▶ _Short problem_
Repeat exactly the lines beginning at the one that contains "dynamic real-time deformability" and running to the end of the material. Omit the pictures.

▶ _Supplied records_
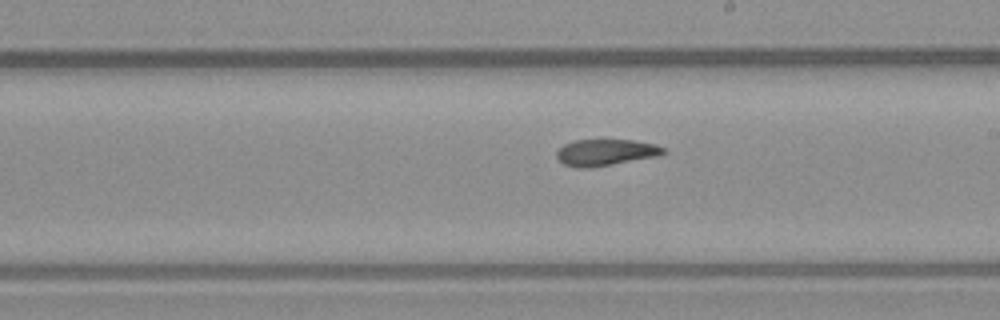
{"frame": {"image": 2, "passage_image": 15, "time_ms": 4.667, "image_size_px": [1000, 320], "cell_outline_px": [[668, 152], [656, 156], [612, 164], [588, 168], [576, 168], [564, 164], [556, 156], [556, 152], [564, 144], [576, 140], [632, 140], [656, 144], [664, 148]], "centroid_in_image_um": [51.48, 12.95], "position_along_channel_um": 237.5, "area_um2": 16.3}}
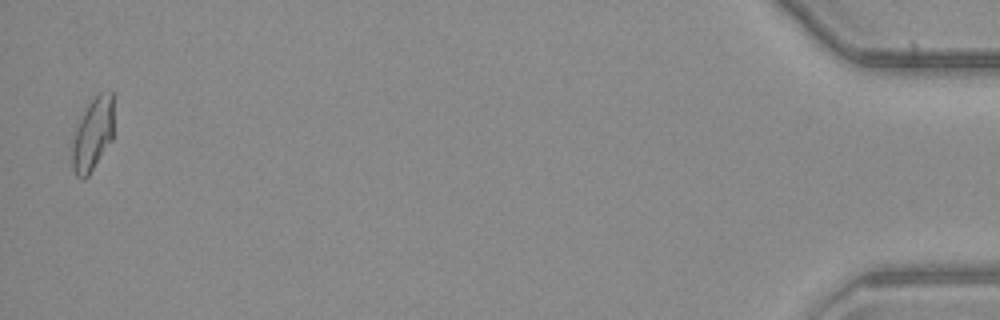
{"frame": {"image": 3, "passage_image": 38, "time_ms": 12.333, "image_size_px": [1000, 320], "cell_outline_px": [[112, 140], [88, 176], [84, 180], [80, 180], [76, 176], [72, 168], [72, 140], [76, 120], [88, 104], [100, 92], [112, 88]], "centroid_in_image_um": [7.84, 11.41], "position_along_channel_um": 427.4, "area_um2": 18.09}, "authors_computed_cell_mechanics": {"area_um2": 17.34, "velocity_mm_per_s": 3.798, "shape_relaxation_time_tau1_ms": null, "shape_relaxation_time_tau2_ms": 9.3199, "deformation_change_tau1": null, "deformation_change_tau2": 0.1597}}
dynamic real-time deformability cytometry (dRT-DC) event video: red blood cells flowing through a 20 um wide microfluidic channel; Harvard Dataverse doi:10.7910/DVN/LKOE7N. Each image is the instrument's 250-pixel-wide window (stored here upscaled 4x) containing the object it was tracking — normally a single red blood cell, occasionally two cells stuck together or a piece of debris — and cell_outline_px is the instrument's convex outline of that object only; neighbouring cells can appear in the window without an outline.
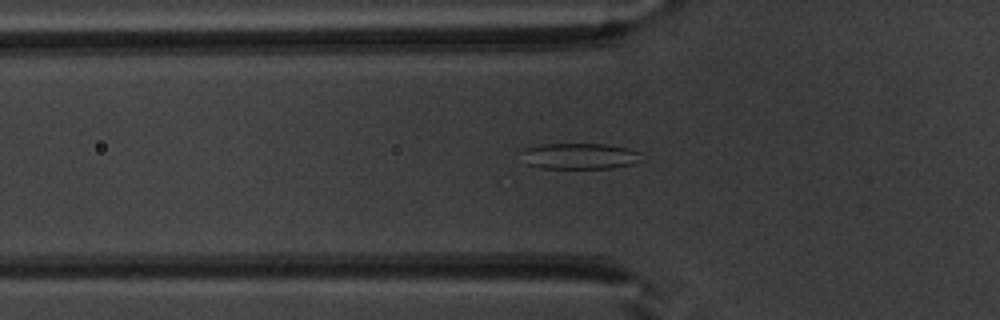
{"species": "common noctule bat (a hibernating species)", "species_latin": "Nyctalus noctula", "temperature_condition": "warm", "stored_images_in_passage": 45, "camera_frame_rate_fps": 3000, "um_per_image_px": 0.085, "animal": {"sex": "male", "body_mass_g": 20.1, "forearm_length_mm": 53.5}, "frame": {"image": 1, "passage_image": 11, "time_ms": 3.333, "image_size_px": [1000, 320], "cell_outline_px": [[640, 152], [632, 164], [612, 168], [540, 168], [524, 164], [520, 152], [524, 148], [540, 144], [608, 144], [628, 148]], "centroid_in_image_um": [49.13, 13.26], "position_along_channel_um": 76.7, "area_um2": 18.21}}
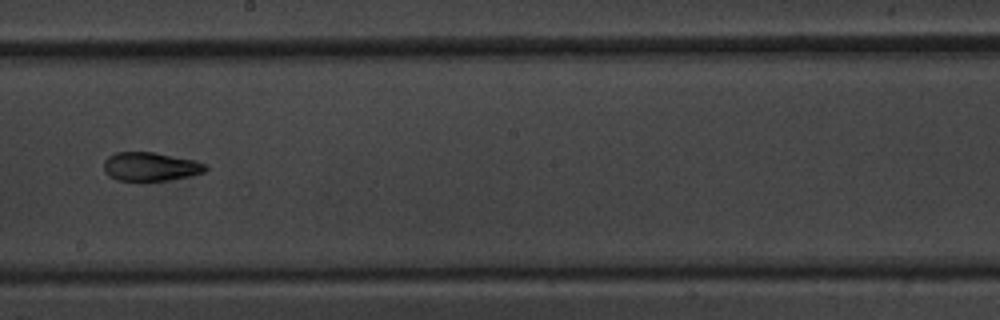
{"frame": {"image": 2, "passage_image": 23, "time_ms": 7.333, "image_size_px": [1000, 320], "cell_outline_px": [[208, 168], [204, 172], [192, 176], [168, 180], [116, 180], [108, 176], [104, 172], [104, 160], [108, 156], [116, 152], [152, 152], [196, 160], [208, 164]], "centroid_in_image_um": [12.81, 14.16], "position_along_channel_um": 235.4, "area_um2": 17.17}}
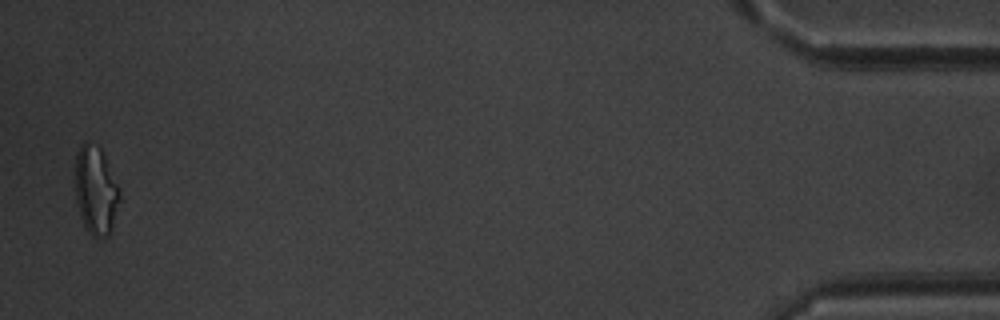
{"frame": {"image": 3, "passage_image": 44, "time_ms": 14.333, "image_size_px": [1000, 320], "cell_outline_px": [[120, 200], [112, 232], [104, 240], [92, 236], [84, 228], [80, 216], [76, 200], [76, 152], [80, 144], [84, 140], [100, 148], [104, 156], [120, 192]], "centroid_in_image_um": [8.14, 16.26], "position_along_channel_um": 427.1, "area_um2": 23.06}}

▶ _Exercise output_
dynamic real-time deformability cytometry (dRT-DC) event video: red blood cells flowing through a 20 um wide microfluidic channel; Harvard Dataverse doi:10.7910/DVN/LKOE7N. Each image is the instrument's 250-pixel-wide window (stored here upscaled 4x) containing the object it was tracking — normally a single red blood cell, occasionally two cells stuck together or a piece of debris — and cell_outline_px is the instrument's convex outline of that object only; neighbouring cells can appear in the window without an outline.
{"species": "common noctule bat (a hibernating species)", "species_latin": "Nyctalus noctula", "temperature_condition": "warm", "stored_images_in_passage": 45, "camera_frame_rate_fps": 3000, "um_per_image_px": 0.085, "animal": {"sex": "male", "body_mass_g": 20.1, "forearm_length_mm": 53.5}, "frame": {"image": 1, "passage_image": 11, "time_ms": 3.333, "image_size_px": [1000, 320], "cell_outline_px": [[640, 152], [632, 164], [612, 168], [540, 168], [524, 164], [520, 152], [524, 148], [540, 144], [608, 144], [628, 148]], "centroid_in_image_um": [49.13, 13.26], "position_along_channel_um": 76.7, "area_um2": 18.21}}
{"frame": {"image": 2, "passage_image": 23, "time_ms": 7.333, "image_size_px": [1000, 320], "cell_outline_px": [[208, 168], [204, 172], [192, 176], [168, 180], [116, 180], [108, 176], [104, 172], [104, 160], [108, 156], [116, 152], [152, 152], [196, 160], [208, 164]], "centroid_in_image_um": [12.81, 14.16], "position_along_channel_um": 235.4, "area_um2": 17.17}}
{"frame": {"image": 3, "passage_image": 44, "time_ms": 14.333, "image_size_px": [1000, 320], "cell_outline_px": [[120, 200], [112, 232], [104, 240], [92, 236], [84, 228], [80, 216], [76, 200], [76, 152], [80, 144], [84, 140], [100, 148], [104, 156], [120, 192]], "centroid_in_image_um": [8.14, 16.26], "position_along_channel_um": 427.1, "area_um2": 23.06}}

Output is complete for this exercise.